EXCERPT PROVIDED:
START

Through Formula (2), we can get

$$ D\ge \frac{\sum \limits_{i=1}^K{C}_i-N}{K-1} $$

(3)

Through Formula (3), we define

$$ {D}_{\mathrm{min}}=\frac{\sum \limits_{i=1}^K{C}_i-N}{K-1} $$

(4)

If D_min ≥ 0, this means that the maximum number of channels required by each cell at its respective service level in a block is greater than the total number of channels available to the system. That is $ N\le \sum \limits_{i=1}^K\underset{i}{\max}\left({c}_i(t)\right) $. At this point, if the business requirements of each cell reach the peak at the same time, the system cannot meet the required performance indicators.

If D_min = 0, it means that the capacity that the system can provide can meet the needs of the users in each district, that is $ N=\sum \limits_{i=1}^K\underset{i}{\max}\left({c}_i(t)\right) $. At this point, according to the number of channels that the system just meets the maximum traffic needs of each cell, this situation is also the case of the highest resource utilization. The specific channel allocation satisfies F_i = C_i, (i = 1, 2, ⋯K), the free channel D = 0

If D_min ≤ 0, this means that the number of channels provided by the system is greater than the sum of the peak number of channels needed by each cell in a cluster to satisfy its respective service levels, that is $ N\ge \sum \limits_{i=1}^K\underset{i}{\max}\left({c}_i(t)\right) $. In this case, the user’s demand does not reach the system capacity, so only a certain number of channels need to be allocated to each cell to meet the demand, and the remaining number of channels can be set as a dynamic allocation part, so the enhancements learning algorithm can be used to allocate the free channel.

b)
Scheduling time does not conflict;

In the training phase, a conflicting coefficient is obtained by recording the channel in which a conflict occurs at a certain scheduling time. After the training phase is over, a channel conflict distribution table can be obtained. The conflict coefficient of non-conflict scheduling time is 0, and the more conflict time, the greater the conflict coefficient.

END

PROBLEMS AND TASKS:
1/ In the channel allocation excerpt, give the passage again starting at "If D_min ≥ 0, this" and ending at "required performance indicators.", changing "block" to "cluster".
2/ Report every line of the rows below that contains the word "brown", treating case as significant.

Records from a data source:
START

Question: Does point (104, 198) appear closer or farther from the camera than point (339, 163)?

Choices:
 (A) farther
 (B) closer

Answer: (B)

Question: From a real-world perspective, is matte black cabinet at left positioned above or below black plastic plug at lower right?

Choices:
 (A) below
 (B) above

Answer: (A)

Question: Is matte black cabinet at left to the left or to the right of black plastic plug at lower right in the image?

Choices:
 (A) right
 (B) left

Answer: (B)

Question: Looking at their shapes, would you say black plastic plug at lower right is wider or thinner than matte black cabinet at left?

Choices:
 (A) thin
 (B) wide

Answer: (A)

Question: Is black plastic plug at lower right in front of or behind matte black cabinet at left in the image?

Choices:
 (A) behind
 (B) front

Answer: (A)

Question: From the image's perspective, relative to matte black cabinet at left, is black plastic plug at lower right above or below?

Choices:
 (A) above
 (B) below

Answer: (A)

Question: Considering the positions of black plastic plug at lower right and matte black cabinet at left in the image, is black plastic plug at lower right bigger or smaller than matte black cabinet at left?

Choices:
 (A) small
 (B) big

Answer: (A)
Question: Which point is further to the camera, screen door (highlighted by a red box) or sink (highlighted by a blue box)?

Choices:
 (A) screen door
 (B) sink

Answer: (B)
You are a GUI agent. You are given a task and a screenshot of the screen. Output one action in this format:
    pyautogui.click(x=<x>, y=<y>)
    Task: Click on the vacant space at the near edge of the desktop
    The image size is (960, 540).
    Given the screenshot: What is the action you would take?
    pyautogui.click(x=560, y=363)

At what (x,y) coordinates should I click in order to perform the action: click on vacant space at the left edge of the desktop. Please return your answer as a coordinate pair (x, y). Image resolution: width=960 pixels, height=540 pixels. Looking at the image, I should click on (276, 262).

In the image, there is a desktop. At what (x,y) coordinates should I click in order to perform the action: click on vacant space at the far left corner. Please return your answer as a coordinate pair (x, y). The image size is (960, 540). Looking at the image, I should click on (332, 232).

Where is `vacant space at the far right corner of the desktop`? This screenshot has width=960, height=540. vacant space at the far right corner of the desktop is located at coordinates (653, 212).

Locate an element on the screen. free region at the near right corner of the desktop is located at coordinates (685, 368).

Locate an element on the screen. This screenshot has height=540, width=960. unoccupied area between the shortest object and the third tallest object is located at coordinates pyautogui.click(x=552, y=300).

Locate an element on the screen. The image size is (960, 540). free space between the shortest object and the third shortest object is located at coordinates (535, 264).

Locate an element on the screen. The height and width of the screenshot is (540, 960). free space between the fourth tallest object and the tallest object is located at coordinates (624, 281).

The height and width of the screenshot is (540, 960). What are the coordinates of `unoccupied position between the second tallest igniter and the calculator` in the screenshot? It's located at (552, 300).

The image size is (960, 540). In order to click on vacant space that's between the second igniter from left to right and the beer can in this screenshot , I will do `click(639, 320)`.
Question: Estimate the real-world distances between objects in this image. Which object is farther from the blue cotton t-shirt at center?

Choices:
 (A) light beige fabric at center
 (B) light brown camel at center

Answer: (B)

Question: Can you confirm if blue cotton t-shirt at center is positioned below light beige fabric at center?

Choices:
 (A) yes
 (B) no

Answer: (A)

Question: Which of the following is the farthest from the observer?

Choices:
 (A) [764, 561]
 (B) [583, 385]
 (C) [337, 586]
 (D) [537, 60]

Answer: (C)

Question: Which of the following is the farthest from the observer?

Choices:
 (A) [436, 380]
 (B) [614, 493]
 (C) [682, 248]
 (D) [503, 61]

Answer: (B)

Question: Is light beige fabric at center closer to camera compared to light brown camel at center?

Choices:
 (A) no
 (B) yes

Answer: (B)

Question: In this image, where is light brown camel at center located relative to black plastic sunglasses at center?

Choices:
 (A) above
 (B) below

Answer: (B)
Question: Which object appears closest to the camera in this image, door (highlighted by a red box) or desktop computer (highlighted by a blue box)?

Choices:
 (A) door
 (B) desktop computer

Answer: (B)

END

IN RESPONSE:
1/
If D_min ≥ 0, this means that the maximum number of channels required by each cell at its respective service level in a cluster is greater than the total number of channels available to the system. That is $ N\le \sum \limits_{i=1}^K\underset{i}{\max}\left({c}_i(t)\right) $. At this point, if the business requirements of each cell reach the peak at the same time, the system cannot meet the required performance indicators.

2/
 (B) light brown camel at center
Question: Is light beige fabric at center closer to camera compared to light brown camel at center?
Question: In this image, where is light brown camel at center located relative to black plastic sunglasses at center?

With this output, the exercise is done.